EPFL software to enable secure data-sharing for hospitals

MedCo’s interface is designed to be used by medical professionals who are not necessarily computer science experts © iStock

MedCo’s interface is designed to be used by medical professionals who are not necessarily computer science experts © iStock

The MedCo system aims to facilitate medical research on pathologies — such as cancer and infectious diseases — by enabling secure computations on decentralized data. The unique software has recently been deployed at three Swiss hospitals.

MedCo was first released in 2019 as the first operational system to protect sensitive patient data so that it can be used collectively for medical research. The culmination of nearly a decade of internal research, the system was developed in the Laboratory for Data Security (LDS) in EPFL’s School of Computer and Communication Sciences (IC), in collaboration with the Lausanne University Hospital (CHUV). 

After a year of intense cooperation with hospital IT and legal experts, MedCo has now been deployed across the university hospitals of Lausanne, Geneva, and Bern.

“The opportunity to query decentralized databases securely, while eliminating the possibility of identifying patients, is an important lever for accelerating university clinical research in Switzerland,” says CHUV deputy managing director Oliver Peters.

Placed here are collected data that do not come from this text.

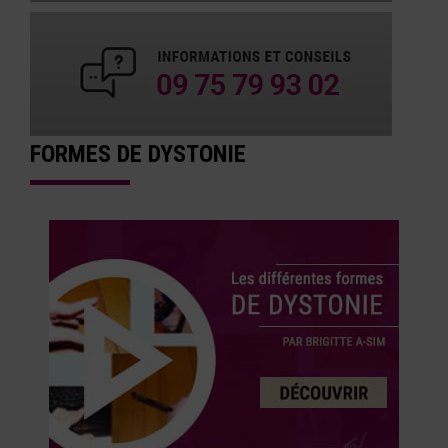
FORMES DE DYSTONIE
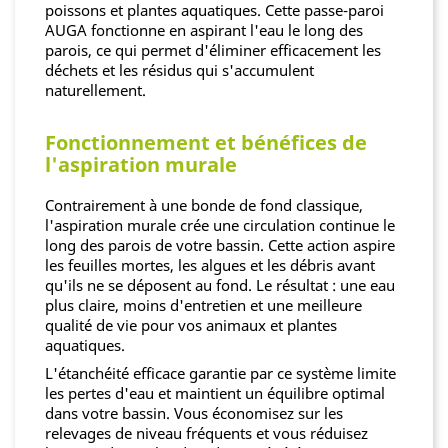
poissons et plantes aquatiques. Cette passe-paroi
AUGA fonctionne en aspirant l'eau le long des
parois, ce qui permet d'éliminer efficacement les
déchets et les résidus qui s'accumulent
naturellement.
Fonctionnement et bénéfices de
l'aspiration murale
Contrairement à une bonde de fond classique,
l'aspiration murale crée une circulation continue le
long des parois de votre bassin. Cette action aspire
les feuilles mortes, les algues et les débris avant
qu'ils ne se déposent au fond. Le résultat : une eau
plus claire, moins d'entretien et une meilleure
qualité de vie pour vos animaux et plantes
aquatiques.
L'étanchéité efficace garantie par ce système limite
les pertes d'eau et maintient un équilibre optimal
dans votre bassin. Vous économisez sur les
relevages de niveau fréquents et vous réduisez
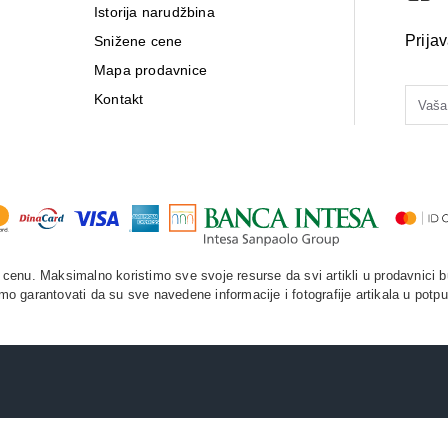
Istorija narudžbina
Prija
Snižene cene
Mapa prodavnice
Kontakt
enu. Maksimalno koristimo sve svoje resurse da svi artikli u prodavnici b
o garantovati da su sve navedene informacije i fotografije artikala u potpu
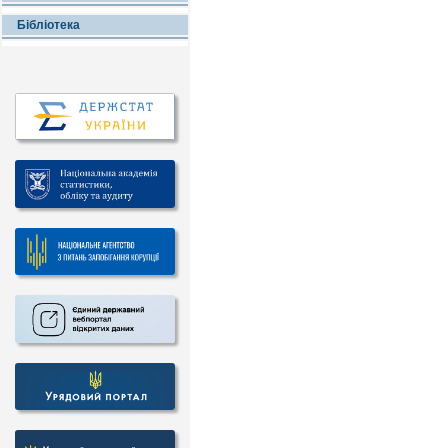
Бібліотека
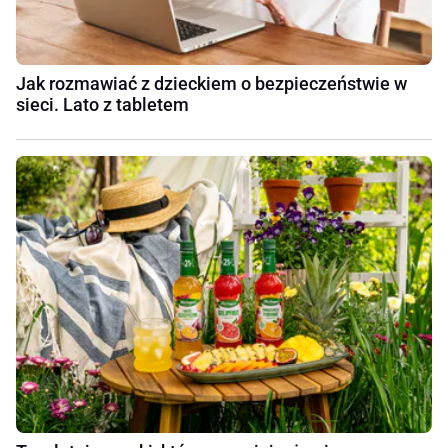
Jak rozmawiać z dzieckiem o bezpieczeństwie w
sieci. Lato z tabletem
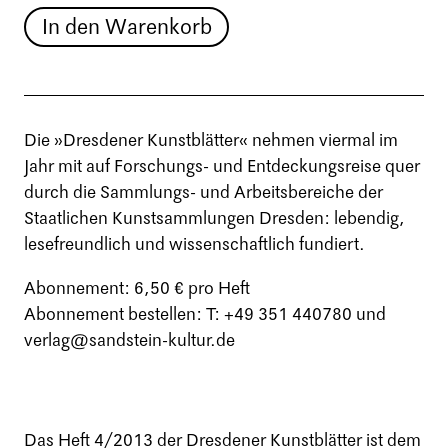
In den Warenkorb
Die »Dresdener Kunstblätter« nehmen viermal im
Jahr mit auf Forschungs- und Entdeckungsreise quer
durch die Sammlungs- und Arbeitsbereiche der
Staatlichen Kunstsammlungen Dresden: lebendig,
lesefreundlich und wissenschaftlich fundiert.
Abonnement: 6,50 € pro Heft
Abonnement bestellen: T: +49 351 440780 und
verlag@sandstein-kultur.de
Das Heft 4/2013 der Dresdener Kunstblätter ist dem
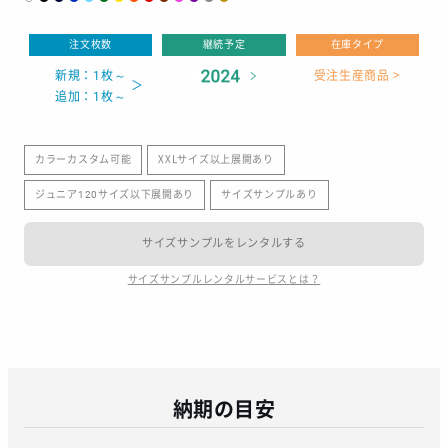
注文枚数
継続予定
在庫タイプ
新規：1枚～
受注生産商品 >
追加：1枚～
カラーカスタム可能
XXLサイズ以上展開あり
ジュニア120サイズ以下展開あり
サイズサンプルあり
サイズサンプルをレンタルする
サイズサンプルレンタルサービスとは？
納期の目安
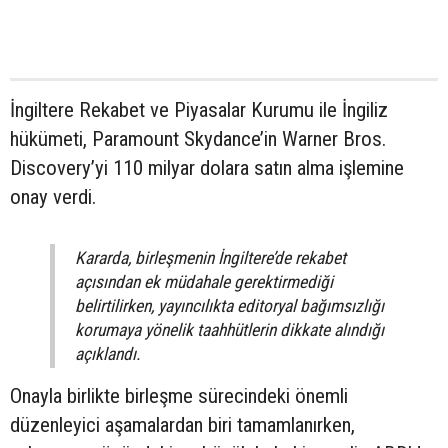
İngiltere Rekabet ve Piyasalar Kurumu ile İngiliz
hükümeti, Paramount Skydance’in Warner Bros.
Discovery’yi 110 milyar dolara satın alma işlemine
onay verdi.
Kararda, birleşmenin İngiltere’de rekabet
açısından ek müdahale gerektirmediği
belirtilirken, yayıncılıkta editoryal bağımsızlığı
korumaya yönelik taahhütlerin dikkate alındığı
açıklandı.
Onayla birlikte birleşme sürecindeki önemli
düzenleyici aşamalardan biri tamamlanırken,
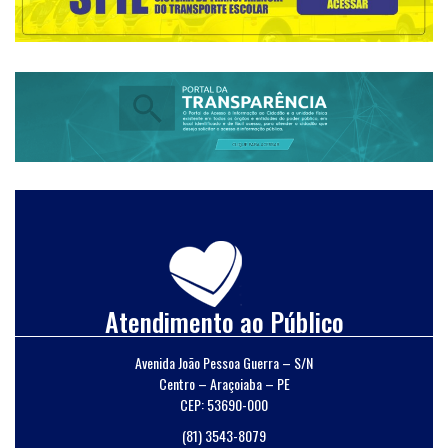
Atendimento ao Público
Avenida João Pessoa Guerra – S/N
Centro – Araçoiaba – PE
CEP: 53690-000
(81) 3543-8079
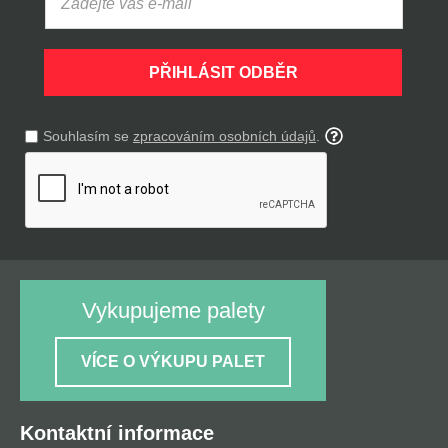
PŘIHLÁSIT ODBĚR
Souhlasím se
zpracováním osobních údajů
.
Vykupujeme palety
VÍCE O VÝKUPU PALET
Kontaktní informace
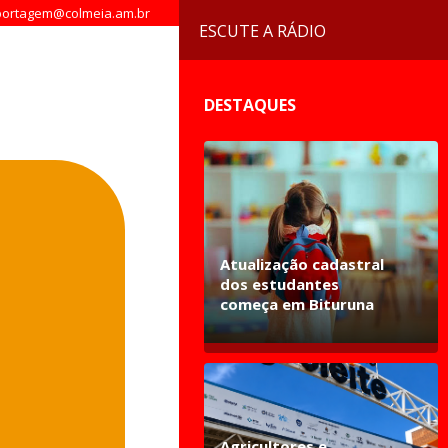
ortagem@colmeia.am.br
ESCUTE A RÁDIO
DESTAQUES
Atualização cadastral
dos estudantes
começa em Bituruna
Agricultores e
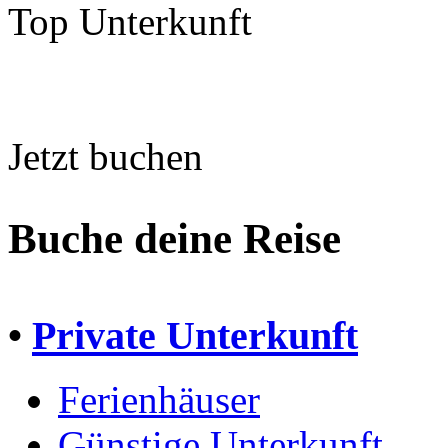
Top Unterkunft
Jetzt buchen
Buche deine Reise
•
Private Unterkunft
Ferienhäuser
Günstige Unterkunft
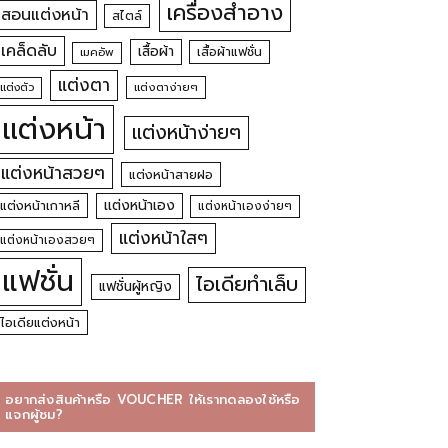
เครื่องสำอาง
สอนแต่งหน้า
สไตล์
เคล็ดลับ
เสื้อผ้า
เสื้อผ้าแฟชั่น
เมคอัพ
แต่งตา
แต่งตัว
แต่งตาง่ายๆ
แต่งหน้า
แต่งหน้าง่ายๆ
แต่งหน้าสวยๆ
แต่งหน้าสายฝอ
แต่งหน้าเอง
แต่งหน้าเกาหลี
แต่งหน้าเองง่ายๆ
แต่งหน้าใสๆ
แต่งหน้าเองสวยๆ
แฟชั่น
ไอเดียทำเล็บ
แฟชั่นผู้หญิง
ไอเดียแต่งหน้า
อยากส่งสินค้าหรือ VOUCHER ให้เราทดลองใช้หรือ
แจกผู้ชม?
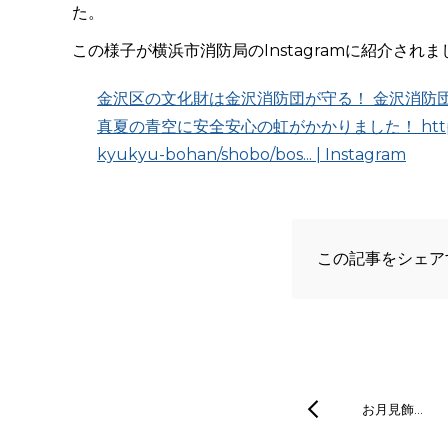
た。
この様子が横浜市消防局のInstagramに紹介されま
金沢区の文化財は金沢消防団が守る！ 金沢消防
真夏の青空に安全安心の虹がかかりました！ https://www.c
kyukyu-bohan/shobo/bos... | Instagram
この記事をシェア
お月見飾…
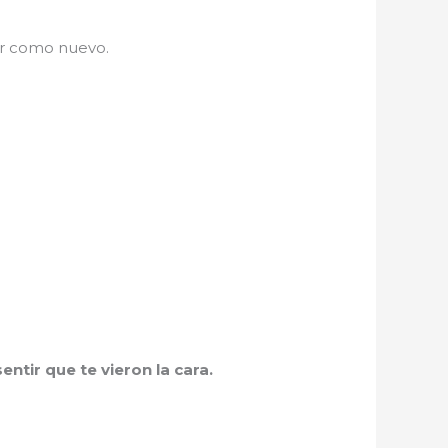
ar como nuevo.
ntir que te vieron la cara.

“As our ability to analyze and understand the diseases of individual patients grows, learning from experience becomes a necessary driver for improvement in patient care. MedCo enables us to gain precious insight from patients’ clinical histories,” says oncologist Petros Tsantoulis of the Geneva University Hospital (HUG).

LDS head Jean-Pierre Hubaux believes that once it is fully operational, MedCo will facilitate research across hospitals and other health-related institutions. “The ability to carry out computations on data without moving or decrypting it is crucial,” he says.

Cryptographic innovation

MedCo’s interface is designed to be used by medical professionals who are not necessarily computer science experts. Its decentralized model is based on a cryptographic principle called secure multiparty computation, which makes it possible to confidentially analyze the data at the different hospitals. 

“When paired with the power of homomorphic encryption, which allows computations to be performed on encrypted data without decrypting it, the data remains protected end-to-end from both internal and external attacks,” explains LDS senior researcher Juan Troncoso-Pastoriza.

Following tests in Lausanne, Geneva and Bern, MedCo will also be deployed at the university hospitals of Basel and Zurich, as well as other hospitals in the Swiss Group for Clinical Cancer Research (SAKK).

“The implementation of MedCo at three major hospitals in Switzerland represents an important step towards analyzing ‘big data’ in medical oncology and beyond, as it provides collective data protection. Key for MedCo’s success will be to define a common language across all involved hospitals,” adds oncologist Julian Schardt of the Bern University Hospital (Inselspital). 

Funding

MedCo’s deployment is part of a project funded by the Swiss Personalized Health Network and the Personalized Health and Related Technologies strategic focus area of the ETH Domain. It is the first system developed as part of the Data Protection in Personalized Health project (DPPH). MedCo uses software libraries developed notably by IC’s Decentralized and Distributed Systems (DEDIS) Lab, headed by Bryan Ford.